Dinner. Written by Moira Buffini. Directed by Bernard Moule - September 2014
Review: Michael Casey - Your Harlow, 13th September 2014
HELL is other people and there is no better embodiment of Sartre’s famous saying than Dinner by Moira Buffini.
In many ways, award winning plays that have been performed by award winning companies is a risky one for amateur productions because, it can be the case, that the only way is down. However, rest assured, the Harlow Theatre Company production that we saw was a wonderfully dark, comic and perfectly pitched descent into hell.
Lars (Clive Weatherley) is celebrating the fact that his pop psychology book ‘Beyond Belief ‘ is now a best seller. His wife Paige, a self-confessed ‘rich-bitch’ (Jane Miles) decides to throw a dinner party in his honour, and carefully plans a surprise menu that will fittingly mark the occasion: ‘Primordial Soup’, ‘Apocalypse of Lobster’ and for dessert ‘Frozen Waste’.
Jane Miles positively simmers with resentment and anger. The versatile actress spits out her poisonous lines with great accuracy. Dressed in scarlet, her look of contempt as Wynne (Wendy Grant) comes to the party dressed like Pam Ayres on a windy day, is worth the admission price alone.
Clive Weatherley remains a key part of the ensemble as he is both the subject of celebration and contempt.
As usual, the actors are pitch perfect and intertwine perfectly. There are times, when, all sat at the table, that each actor is a mini-play all of their own and each actor is worth watching, whether they are speaking or not.
Catherine Stewart’s plays Sian, the younger wife of Hal. Catherine comes across as a mixture between Janine from EastEnders and Lady Macbeth.

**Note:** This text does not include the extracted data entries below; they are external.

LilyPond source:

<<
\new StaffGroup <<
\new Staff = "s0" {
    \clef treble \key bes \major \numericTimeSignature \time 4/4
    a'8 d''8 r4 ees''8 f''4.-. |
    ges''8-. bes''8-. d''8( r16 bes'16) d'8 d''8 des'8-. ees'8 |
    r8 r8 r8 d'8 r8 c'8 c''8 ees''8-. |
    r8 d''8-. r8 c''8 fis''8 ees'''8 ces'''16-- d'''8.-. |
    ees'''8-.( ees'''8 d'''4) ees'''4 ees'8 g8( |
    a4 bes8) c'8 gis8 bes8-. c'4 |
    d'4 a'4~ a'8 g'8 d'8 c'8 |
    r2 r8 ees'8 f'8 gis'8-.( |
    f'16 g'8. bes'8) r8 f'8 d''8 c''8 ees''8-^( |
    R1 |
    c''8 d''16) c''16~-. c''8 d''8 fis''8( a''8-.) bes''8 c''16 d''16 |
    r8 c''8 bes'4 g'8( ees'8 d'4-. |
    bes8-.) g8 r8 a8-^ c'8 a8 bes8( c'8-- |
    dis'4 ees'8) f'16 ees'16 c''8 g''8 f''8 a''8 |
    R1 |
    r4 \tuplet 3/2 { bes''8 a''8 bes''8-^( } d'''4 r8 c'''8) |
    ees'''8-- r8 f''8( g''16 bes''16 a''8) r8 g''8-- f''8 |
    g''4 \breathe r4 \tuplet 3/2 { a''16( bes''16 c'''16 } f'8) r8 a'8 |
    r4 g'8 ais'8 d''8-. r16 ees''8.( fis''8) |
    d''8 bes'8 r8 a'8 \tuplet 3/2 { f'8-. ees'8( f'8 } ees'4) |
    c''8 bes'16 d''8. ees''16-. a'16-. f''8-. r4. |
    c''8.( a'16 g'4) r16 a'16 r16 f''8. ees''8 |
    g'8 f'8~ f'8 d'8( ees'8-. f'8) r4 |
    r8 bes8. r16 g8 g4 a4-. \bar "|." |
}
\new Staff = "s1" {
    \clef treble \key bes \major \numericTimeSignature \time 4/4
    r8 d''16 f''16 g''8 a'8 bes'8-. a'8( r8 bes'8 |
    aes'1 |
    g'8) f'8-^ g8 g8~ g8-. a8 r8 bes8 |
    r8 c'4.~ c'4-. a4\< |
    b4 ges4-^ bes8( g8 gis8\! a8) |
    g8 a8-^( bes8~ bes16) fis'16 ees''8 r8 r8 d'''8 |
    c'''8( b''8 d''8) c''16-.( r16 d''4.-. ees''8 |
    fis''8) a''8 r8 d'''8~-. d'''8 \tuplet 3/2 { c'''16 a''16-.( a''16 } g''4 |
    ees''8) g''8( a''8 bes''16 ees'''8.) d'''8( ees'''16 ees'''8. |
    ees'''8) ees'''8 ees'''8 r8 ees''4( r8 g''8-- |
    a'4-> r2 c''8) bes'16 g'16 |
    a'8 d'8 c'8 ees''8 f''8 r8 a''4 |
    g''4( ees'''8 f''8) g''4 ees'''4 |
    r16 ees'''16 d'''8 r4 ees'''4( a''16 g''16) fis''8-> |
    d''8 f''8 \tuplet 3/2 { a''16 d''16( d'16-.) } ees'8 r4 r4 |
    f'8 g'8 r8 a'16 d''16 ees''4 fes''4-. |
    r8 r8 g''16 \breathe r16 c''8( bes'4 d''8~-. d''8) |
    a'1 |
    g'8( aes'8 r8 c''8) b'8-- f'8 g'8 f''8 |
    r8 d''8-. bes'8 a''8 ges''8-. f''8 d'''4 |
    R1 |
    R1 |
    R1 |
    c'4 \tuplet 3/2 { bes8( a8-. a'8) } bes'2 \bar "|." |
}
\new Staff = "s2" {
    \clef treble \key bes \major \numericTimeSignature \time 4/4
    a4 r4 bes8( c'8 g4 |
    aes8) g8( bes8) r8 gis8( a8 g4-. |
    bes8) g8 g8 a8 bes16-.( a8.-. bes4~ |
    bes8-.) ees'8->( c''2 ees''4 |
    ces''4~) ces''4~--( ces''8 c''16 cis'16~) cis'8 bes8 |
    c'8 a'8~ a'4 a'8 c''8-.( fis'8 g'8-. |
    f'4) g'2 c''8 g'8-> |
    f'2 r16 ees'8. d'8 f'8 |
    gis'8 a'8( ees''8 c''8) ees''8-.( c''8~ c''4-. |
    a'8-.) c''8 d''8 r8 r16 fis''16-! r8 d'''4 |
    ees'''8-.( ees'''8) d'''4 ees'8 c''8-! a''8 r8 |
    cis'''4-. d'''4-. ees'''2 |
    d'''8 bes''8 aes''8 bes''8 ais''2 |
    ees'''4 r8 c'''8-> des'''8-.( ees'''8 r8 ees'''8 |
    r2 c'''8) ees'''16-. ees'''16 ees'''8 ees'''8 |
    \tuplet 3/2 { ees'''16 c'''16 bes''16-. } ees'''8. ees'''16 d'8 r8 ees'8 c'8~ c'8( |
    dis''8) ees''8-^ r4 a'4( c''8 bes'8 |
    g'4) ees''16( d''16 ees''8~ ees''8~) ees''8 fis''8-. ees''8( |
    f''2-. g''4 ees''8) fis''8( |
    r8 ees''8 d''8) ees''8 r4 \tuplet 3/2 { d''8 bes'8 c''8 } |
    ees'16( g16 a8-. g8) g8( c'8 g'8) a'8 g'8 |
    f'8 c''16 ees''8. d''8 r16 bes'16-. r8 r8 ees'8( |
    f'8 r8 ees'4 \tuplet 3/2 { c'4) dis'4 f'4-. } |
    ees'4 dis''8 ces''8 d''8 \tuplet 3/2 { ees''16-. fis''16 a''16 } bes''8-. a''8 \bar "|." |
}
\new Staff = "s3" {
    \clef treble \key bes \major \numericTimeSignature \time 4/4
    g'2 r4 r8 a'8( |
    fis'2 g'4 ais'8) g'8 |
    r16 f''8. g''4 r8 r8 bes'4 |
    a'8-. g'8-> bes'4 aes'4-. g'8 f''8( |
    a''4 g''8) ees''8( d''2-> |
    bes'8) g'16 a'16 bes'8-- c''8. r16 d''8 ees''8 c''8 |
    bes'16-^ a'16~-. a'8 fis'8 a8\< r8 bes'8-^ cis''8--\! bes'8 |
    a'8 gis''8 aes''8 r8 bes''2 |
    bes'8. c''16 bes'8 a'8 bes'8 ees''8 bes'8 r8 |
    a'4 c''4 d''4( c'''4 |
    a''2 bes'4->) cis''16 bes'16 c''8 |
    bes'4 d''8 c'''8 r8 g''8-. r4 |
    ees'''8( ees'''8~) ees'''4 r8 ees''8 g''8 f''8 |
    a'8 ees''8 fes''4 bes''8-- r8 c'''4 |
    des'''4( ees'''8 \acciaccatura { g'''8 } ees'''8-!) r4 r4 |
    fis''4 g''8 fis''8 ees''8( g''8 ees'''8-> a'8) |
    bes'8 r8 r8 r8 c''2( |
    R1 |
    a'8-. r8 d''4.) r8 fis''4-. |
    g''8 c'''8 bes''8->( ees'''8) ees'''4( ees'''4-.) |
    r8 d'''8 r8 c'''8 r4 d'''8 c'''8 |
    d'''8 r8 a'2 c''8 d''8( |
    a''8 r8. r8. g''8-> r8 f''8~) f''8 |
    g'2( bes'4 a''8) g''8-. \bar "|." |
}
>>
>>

Or to be more accurate, she plays a scheming, bitchy journalist. Suffice to say that this 52-year-old hack thought you got it spot on!
Joe Bishop proved that he is a very flexible actor as we last saw him play Orlando in As You Like It. This time, he plays a ex-Army lad, who may or not be a burglar.
Paul Stephenson as Hal is a pleasure to watch as he is very relaxed in his role but like Clive Weatherly acts like a foil for the more showier performances.
It is a cracking script but this play, in the wrong hands, can go flat instead this is a superb, ensemble piece that had the audience in raptures. At times the audience was in convulsions with laughter and then struck with the mounting tension.
A special word goes to Steve Hannam as The Waiter. Steve personifies brooding menace. No, he really does! The fact that he lives around the corner from this reporter has not got us worried at all. Oh no…
The set is perfect and perfectly lit. Once again, Bernard Moule’s direction hits the right notes but it is the interplay between the characters throughout the whole play that keeps the audience engaged.
Friday’s performance was in front of a packed house. This was not an easy play and the peppering of a certain word is always going to be a hard one but they did it with dramatic integrity.
Dinner by the Harlow Theatre Company is a banquet of acting excellence from each and every actor. Once, again, well done.